His Name, and brighten as on Him they gaze?

But where their spoils and trophies? where

The glorious dint a martyr’s shield should bear?

How chance no check among them wears

The deep-worn trace of penitential tears,

But all is bright and smiling love,

As if, fresh-borne from Eden’s happy grove,

They had flown here, their King to see,

Nor ever had been heirs of dark mortality?

Ask, and some angel will reply,

“These, like yourselves, were born to sin and die,

But ere the poison root was grown,

God set His seal, and mark’d them for His own.

Baptis’d its blood for Jesus’ sake,

Now underneath the Cross their bed they make,

Not to be scar’d from that sure rest

By frighten’d mother’s shriek, or warrior’s waving crest.”

Mindful of these, the firstfruits sweet

Borne by this suffering Church her Lord to greet;

Bless’d Jesus ever lov’d to trace

The “innocent brightness” of an infant’s face.
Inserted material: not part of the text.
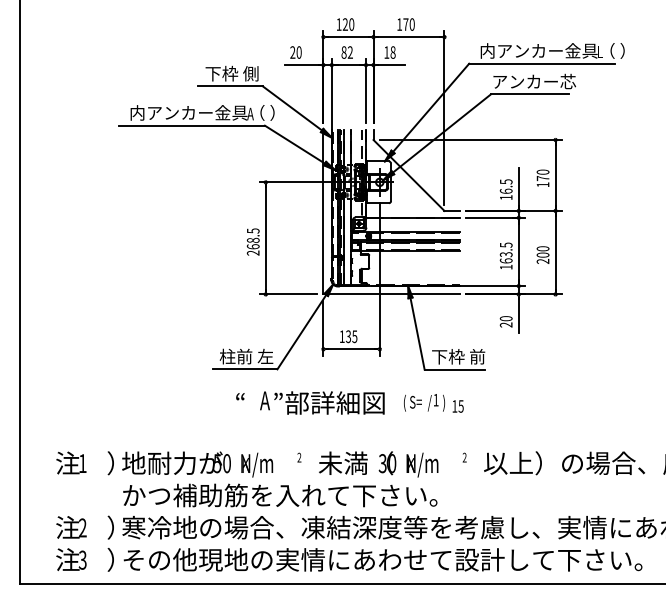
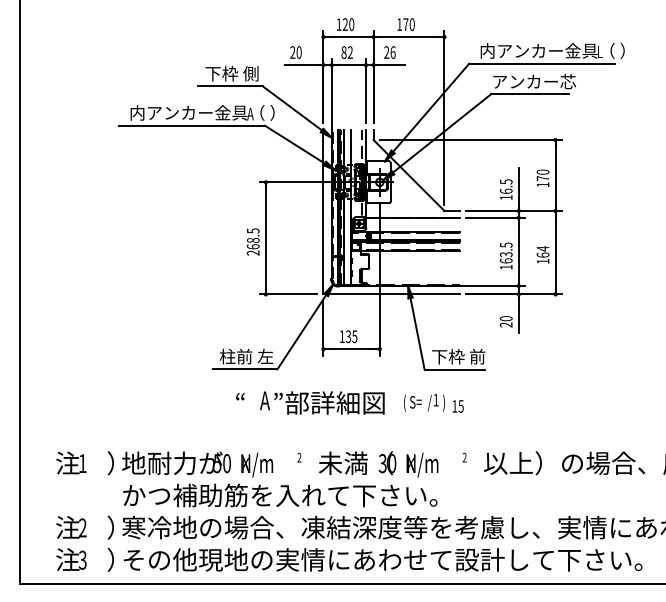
text at (389, 52): 18 -> 26
text at (542, 254): 200 -> 164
He rais’d them in His holy arms,

He bless’d them from the world and all its harms:

Heirs though they were of sin and shame,

He bless’d them in his own and in his Father’s Name.

Then, as each fond unconscious child

On th’ everlasting Parent sweetly smil’d

(Like infants sporting on the shore,

That tremble not at Ocean’s boundless roar),

Were they not present to Thy thought,

All souls, that in their cradles Thou hast bought?

But chiefly these, who died for Thee,

That Thou might’st live for them a sadder death to see.

And next to these, Thy gracious word

Was as a pledge of benediction stor’d

For Christian mothers, while they moan

Their treasur’d hopes, just born, baptis’d, and gone.

Oh, joy for Rachel’s broken heart!

She and her babes shall meet no more to part;

So dear to Christ her pious haste

To trust them in His arms for ever safe embrac’d.

She dares not grudge to leave them there,

Where to behold them was her heart’s first prayer;

She dares not grieve — but she must weep,

As her pale placid martyr sinks to sleep,

Teaching so well and silently

How at the shepherd’s call the lamb should die:

How happier far than life the end

Of souls that infant-like beneath their burthen bend.